_TASK DETAILS_
The following listing has lines to check for the word "Solusi"; give only the number of lines that contain it.

_DATA SUPPLIED_
.....
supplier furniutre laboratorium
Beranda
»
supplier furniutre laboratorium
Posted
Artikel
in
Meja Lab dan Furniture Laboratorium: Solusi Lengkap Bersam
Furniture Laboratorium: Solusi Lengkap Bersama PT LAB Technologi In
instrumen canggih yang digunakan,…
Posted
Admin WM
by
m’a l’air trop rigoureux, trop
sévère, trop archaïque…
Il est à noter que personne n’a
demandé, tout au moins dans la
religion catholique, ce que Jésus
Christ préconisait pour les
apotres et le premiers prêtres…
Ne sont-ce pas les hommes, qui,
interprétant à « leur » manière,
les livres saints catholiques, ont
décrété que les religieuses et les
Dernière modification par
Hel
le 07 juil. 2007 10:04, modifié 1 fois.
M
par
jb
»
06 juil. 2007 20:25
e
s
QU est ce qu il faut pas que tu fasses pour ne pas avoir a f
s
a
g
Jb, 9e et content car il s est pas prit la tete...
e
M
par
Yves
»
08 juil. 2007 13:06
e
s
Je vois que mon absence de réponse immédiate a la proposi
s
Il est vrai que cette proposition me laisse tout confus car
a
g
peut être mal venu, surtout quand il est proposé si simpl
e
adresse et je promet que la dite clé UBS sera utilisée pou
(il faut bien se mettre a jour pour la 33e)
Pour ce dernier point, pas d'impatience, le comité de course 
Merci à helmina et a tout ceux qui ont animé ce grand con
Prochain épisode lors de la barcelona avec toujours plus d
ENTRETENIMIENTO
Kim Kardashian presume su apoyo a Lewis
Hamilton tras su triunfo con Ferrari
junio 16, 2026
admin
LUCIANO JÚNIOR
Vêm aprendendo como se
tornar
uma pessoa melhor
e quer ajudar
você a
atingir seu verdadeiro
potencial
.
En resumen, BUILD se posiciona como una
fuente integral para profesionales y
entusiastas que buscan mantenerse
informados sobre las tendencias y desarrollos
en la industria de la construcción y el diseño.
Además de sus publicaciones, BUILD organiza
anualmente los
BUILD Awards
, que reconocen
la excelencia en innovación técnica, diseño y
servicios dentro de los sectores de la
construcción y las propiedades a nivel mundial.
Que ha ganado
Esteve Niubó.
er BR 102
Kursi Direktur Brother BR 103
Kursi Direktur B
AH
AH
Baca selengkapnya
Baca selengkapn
.....
_RESPONSE FOR THIS EXERCISE_
2